Kanji told her that he had taken worse, and wasn’t it about time that she made up with their eldest before the other two got upset? Then he said he had reserved a table at Aiya’s for the two of them that evening so they could duke things out while he taught their other two girls how to knit. Or maybe play soccer. Whichever, really. He was cool with either.
So that was why Naoto was at Aiya’s with her daughter, the both of them studying the menu for an unnecessarily long time. Out of the corner of her eye, she could see Souji and Rise eavesdropping in an entirely unsubtle manner. Rise even waved at them.
Neither she nor her daughter paid them any attention.
“Applying high heat,” Naoto said finally, because she was the adult here. She needed to take the initiative. “Polyester melts.
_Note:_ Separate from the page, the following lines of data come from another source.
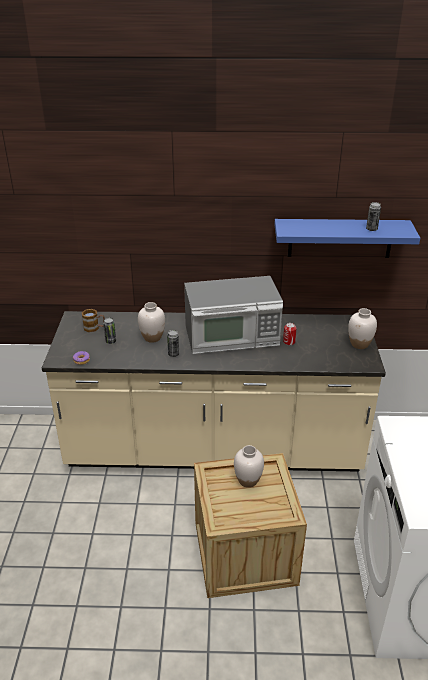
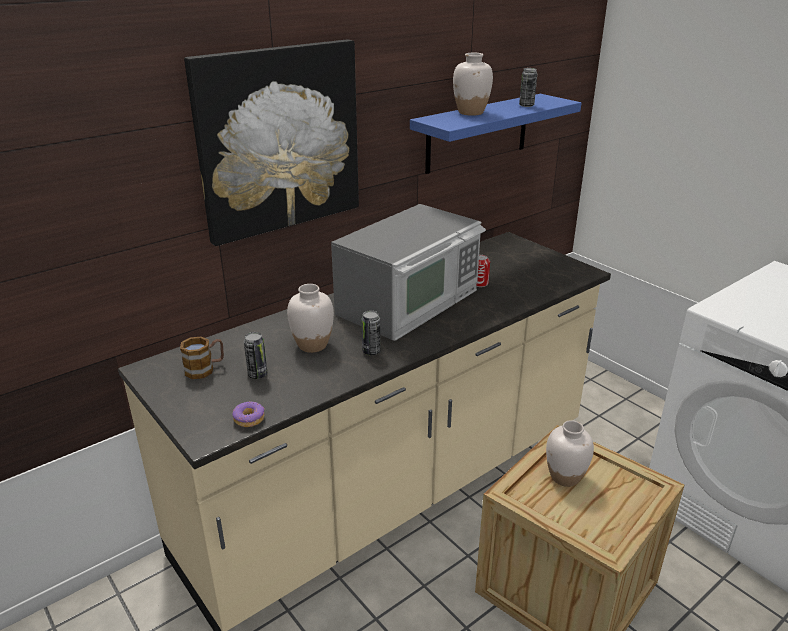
camera: 40 degrees left, 5 degrees down
(172, 215) = (279, 140): none -> picture
(359, 344) = (548, 258): white vase -> white vase (471, 112)

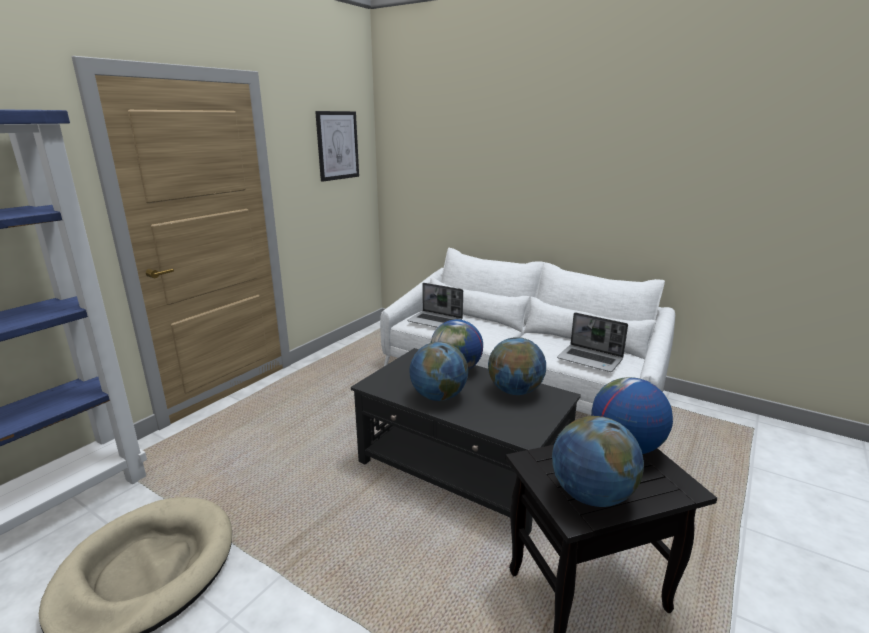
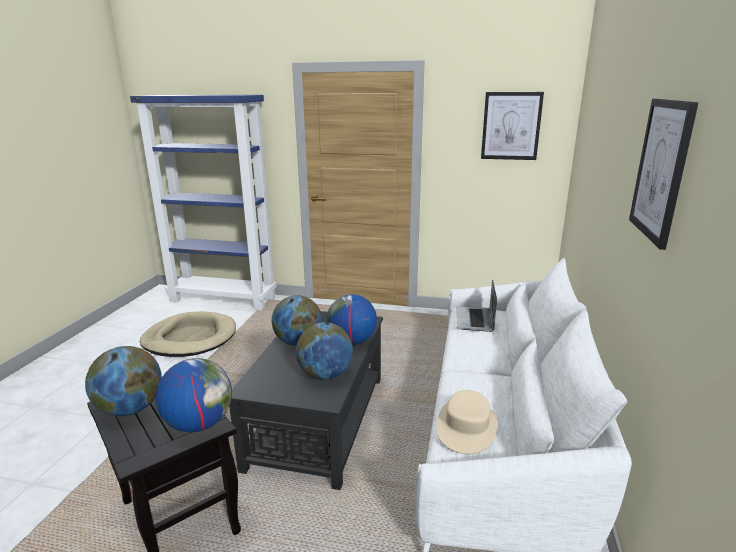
camera: 70 degrees right, 0 degrees up
(590, 359) = (466, 427): laptop -> beige hat
(621, 151) = (661, 170): none -> picture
Rayon burns.”
“I know,” said her eldest tersely. “I looked it up in my room.”
“You aren’t trained.”
“You didn’t want to train me.”
“I thought that you would have wanted to take over the textiles shop instead.”
“Because I’m a girl.”
“Because you’re gentle.”
“This is what I want. Well—I would’ve liked to have kept my hair. But this is kind of cool, too.”
Naoto frowned behind her menu. “You will have to compete with Meiko.”
“I’m better than she is.”
“You may think so.”
“I work harder than she does. She’s a natural. She won’t try as hard. I will.”
There were benefits to being a natural, though. The confidence to be yourself, to pursue what you are good at, the knowledge that you are, as you are, the best you’ll ever be; the knowledge that you didn’t have to change yourself to be good at anything.
Naoto said, “Prove it to me.”
Her daughter said, “Yes, mother,” and in an entirely unfamiliar gesture, flicked the brim of her hat up and grinned.